In unserem Rechtssystem gibt es kein „Law Hunting“ im Sinne dieses amerikanischen Begriffes.

Jeder Bürger hat das verbriefte Recht, zur Klärung von Rechtsstreitigkeiten ein Gericht anzurufen, wenn außergerichtliche Maßnahmen nicht zum Erfolg führen, und sich auch durch einen Rechtsanwalt vertreten zu lassen.

Mittellose oder nicht mit Reichtum gesegnete Menschen werden dabei von der Gesellschaft unterstützt. Sie haben die Möglichkeit über die Beantragung eines Beratungsscheines Rechtsberatung in Anspruch zu nehmen und erhalten auch Prozesskostenhilfe, wenn ihr Anliegen entsprechend begründet ist und auch Aussicht auf Erfolg hat.

Rechtsstaatlichkeit bedingt aber auch, dass Gerichtsurteile akzeptiert und richterliche Beauflagungen befolgt werden. 
Natürlich können In begründeten Fällen zur weiteren Entscheidung auch die höheren Rechtsinstanzen angerufen werden.

Das alles scheinen die „Aufklärer der Nation“ manchmal zu vergessen, beklagen lautstark den Verfall des Rechtsstaates und fühlen sich durch das Phantom „Law Hunting“ verfolgt.

Sie wollen nicht (oder der Realitätsverlust ist schon so weit fortgeschritten) akzeptieren, dass Recht keine einseitige Angelegenheit ist und manchmal auch der „Gegner“ Recht bekommt, weil er die besseren Argumente vorträgt.

Wer im Dienste des Rechts steht, hat „Law Hunting“ nicht nötig. 
Die Rechtsvorschriften unseres Landes geben Juristen ausreichend Möglichkeiten, ihren Verpflichtungen im Sinne ihrer Mandantschaft nachzukommen – und das ist auch ihr juristischer Auftrag!

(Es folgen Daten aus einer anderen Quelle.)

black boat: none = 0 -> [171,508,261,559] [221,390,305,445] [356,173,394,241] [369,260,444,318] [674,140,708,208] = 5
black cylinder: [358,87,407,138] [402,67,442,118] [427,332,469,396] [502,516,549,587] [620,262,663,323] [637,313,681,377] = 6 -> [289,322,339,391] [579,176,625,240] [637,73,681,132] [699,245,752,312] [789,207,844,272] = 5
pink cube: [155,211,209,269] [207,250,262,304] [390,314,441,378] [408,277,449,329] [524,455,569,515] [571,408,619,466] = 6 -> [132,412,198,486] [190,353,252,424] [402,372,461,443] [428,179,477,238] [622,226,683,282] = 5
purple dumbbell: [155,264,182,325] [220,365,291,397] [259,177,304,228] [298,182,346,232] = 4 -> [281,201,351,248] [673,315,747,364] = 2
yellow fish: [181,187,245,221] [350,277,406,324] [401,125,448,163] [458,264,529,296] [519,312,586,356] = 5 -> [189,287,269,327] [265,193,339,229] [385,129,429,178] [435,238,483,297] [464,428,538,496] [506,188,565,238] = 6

Wie sollte man eigentlich das bezeichnen, was an Diffamierungen und Rufschädigungen im Netz gegen bestimmte Rechtsanwälte seitens der Aufklärer-Szene praktiziert wird?

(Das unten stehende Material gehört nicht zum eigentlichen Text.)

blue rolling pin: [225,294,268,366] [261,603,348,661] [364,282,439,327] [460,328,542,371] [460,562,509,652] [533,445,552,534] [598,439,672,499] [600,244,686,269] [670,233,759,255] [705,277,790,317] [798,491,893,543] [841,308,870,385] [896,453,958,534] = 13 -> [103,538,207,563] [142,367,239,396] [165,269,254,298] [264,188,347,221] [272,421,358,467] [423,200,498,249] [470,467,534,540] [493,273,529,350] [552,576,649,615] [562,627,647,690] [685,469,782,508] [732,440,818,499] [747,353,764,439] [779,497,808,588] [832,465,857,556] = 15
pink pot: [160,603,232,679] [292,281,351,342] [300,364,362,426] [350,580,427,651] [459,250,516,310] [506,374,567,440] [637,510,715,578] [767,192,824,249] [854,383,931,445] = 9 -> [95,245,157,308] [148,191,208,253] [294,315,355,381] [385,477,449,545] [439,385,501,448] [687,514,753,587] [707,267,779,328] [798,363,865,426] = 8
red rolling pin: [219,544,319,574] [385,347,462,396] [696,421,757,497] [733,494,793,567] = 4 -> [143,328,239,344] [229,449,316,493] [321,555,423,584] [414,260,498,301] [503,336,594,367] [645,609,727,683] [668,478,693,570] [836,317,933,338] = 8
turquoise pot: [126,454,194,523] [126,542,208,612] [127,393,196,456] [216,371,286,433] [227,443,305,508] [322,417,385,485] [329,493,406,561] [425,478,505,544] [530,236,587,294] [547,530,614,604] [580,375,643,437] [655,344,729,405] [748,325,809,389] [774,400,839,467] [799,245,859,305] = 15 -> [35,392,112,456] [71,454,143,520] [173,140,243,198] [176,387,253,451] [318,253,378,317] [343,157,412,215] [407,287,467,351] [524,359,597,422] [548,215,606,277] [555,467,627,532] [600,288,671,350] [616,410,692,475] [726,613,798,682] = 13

„Lawyer-Hunting“, übersetzt als „Juristen-Verfolgung“ oder „Hetzjagd auf Rechtsanwälte“?

Wer aus der Anonymität heraus nur laut im Internet herum krakeelt, hat seine Glaubwürdigkeit verspielt und ist noch lange nicht im Recht, denn das spricht gewöhnlich eine ruhige Sprache und basiert auf gesetzlichen Grundlagen.